*Exercise goal*: Print the listing below word for word, but drop any pictures it contains.

*The data*:
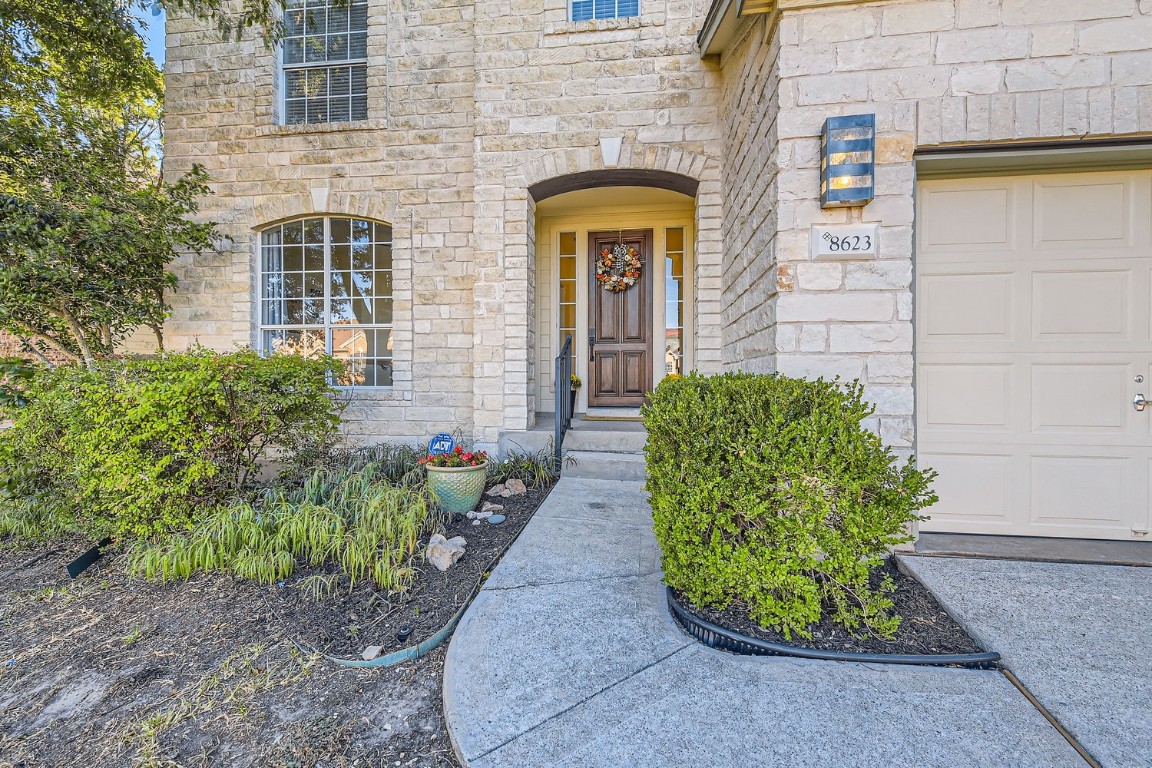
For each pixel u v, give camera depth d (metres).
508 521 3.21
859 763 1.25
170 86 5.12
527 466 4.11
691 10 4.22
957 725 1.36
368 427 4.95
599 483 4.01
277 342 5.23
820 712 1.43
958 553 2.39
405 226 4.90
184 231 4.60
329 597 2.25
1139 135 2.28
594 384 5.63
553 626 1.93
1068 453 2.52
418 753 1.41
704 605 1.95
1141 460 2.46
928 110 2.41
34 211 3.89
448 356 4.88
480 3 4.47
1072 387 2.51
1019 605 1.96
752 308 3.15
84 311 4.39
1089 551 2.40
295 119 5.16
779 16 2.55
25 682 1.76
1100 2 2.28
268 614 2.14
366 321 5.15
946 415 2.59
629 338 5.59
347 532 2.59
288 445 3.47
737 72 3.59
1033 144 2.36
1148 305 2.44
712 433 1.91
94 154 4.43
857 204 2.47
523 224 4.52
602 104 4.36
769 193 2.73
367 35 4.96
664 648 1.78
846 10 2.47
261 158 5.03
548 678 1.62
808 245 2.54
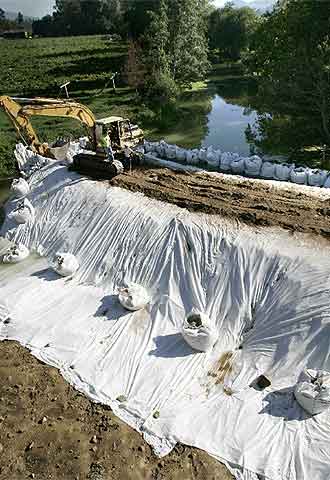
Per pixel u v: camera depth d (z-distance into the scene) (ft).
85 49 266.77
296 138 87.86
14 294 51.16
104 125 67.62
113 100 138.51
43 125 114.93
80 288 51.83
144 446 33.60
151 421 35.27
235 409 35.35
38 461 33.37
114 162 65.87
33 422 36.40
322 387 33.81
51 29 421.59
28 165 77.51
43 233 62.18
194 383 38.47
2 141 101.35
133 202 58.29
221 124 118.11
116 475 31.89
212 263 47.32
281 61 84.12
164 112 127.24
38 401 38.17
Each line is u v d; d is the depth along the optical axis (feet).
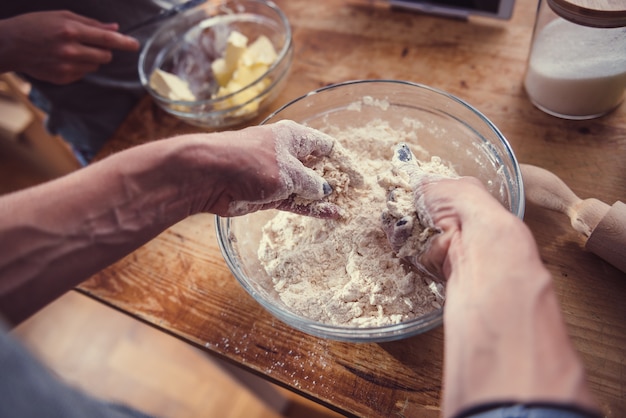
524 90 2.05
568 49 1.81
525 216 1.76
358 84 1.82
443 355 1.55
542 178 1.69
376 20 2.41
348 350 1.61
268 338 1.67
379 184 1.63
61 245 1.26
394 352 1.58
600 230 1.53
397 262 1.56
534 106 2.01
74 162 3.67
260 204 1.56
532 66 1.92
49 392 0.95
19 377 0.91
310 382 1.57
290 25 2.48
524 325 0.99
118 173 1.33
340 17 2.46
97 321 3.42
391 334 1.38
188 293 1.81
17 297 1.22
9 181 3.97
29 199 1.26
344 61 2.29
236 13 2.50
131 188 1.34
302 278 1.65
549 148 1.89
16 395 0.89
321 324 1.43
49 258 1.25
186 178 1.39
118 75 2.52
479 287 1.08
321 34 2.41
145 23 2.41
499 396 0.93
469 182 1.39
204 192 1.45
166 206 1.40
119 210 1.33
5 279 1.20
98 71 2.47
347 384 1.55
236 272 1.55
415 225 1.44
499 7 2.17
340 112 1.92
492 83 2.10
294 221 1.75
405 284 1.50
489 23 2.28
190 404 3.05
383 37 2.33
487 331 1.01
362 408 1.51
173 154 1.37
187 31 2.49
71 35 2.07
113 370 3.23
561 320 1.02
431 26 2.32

*Answer box*:
For each pixel u v, give camera depth d (metres).
508 521 3.21
859 763 1.25
170 86 5.12
527 466 4.11
691 10 4.22
957 725 1.36
368 427 4.95
599 483 4.01
277 342 5.23
820 712 1.43
958 553 2.39
405 226 4.90
184 231 4.60
329 597 2.25
1139 135 2.28
594 384 5.63
553 626 1.93
1068 453 2.52
418 753 1.41
704 605 1.95
1141 460 2.46
928 110 2.41
34 211 3.89
448 356 4.88
480 3 4.47
1072 387 2.51
1019 605 1.96
752 308 3.15
84 311 4.39
1089 551 2.40
295 119 5.16
779 16 2.55
25 682 1.76
1100 2 2.28
268 614 2.14
366 321 5.15
946 415 2.59
629 338 5.59
347 532 2.59
288 445 3.47
737 72 3.59
1033 144 2.36
1148 305 2.44
712 433 1.91
94 154 4.43
857 204 2.47
523 224 4.52
602 104 4.36
769 193 2.73
367 35 4.96
664 648 1.78
846 10 2.47
261 158 5.03
548 678 1.62
808 245 2.54
Per pixel u v: camera depth d (z-distance into the scene) (ft).
85 49 266.77
296 138 87.86
14 294 51.16
104 125 67.62
113 100 138.51
43 125 114.93
80 288 51.83
144 446 33.60
151 421 35.27
235 409 35.35
38 461 33.37
114 162 65.87
33 422 36.40
322 387 33.81
51 29 421.59
28 165 77.51
43 233 62.18
194 383 38.47
2 141 101.35
133 202 58.29
221 124 118.11
116 475 31.89
212 263 47.32
281 61 84.12
164 112 127.24
38 401 38.17
Each line is u v d; d is the depth along the optical axis (feet).
524 90 2.05
568 49 1.81
525 216 1.76
358 84 1.82
443 355 1.55
542 178 1.69
376 20 2.41
348 350 1.61
268 338 1.67
379 184 1.63
61 245 1.26
394 352 1.58
600 230 1.53
397 262 1.56
534 106 2.01
74 162 3.67
260 204 1.56
532 66 1.92
49 392 0.95
19 377 0.91
310 382 1.57
290 25 2.48
524 325 0.99
118 173 1.33
340 17 2.46
97 321 3.42
391 334 1.38
188 293 1.81
17 297 1.22
9 181 3.97
29 199 1.26
344 61 2.29
236 13 2.50
131 188 1.34
302 278 1.65
549 148 1.89
16 395 0.89
321 324 1.43
49 258 1.25
186 178 1.39
118 75 2.52
479 287 1.08
321 34 2.41
145 23 2.41
499 396 0.93
469 182 1.39
204 192 1.45
166 206 1.40
119 210 1.33
5 279 1.20
98 71 2.47
347 384 1.55
236 272 1.55
415 225 1.44
499 7 2.17
340 112 1.92
492 83 2.10
294 221 1.75
405 284 1.50
489 23 2.28
190 404 3.05
383 37 2.33
487 331 1.01
362 408 1.51
173 154 1.37
187 31 2.49
71 35 2.07
113 370 3.23
561 320 1.02
431 26 2.32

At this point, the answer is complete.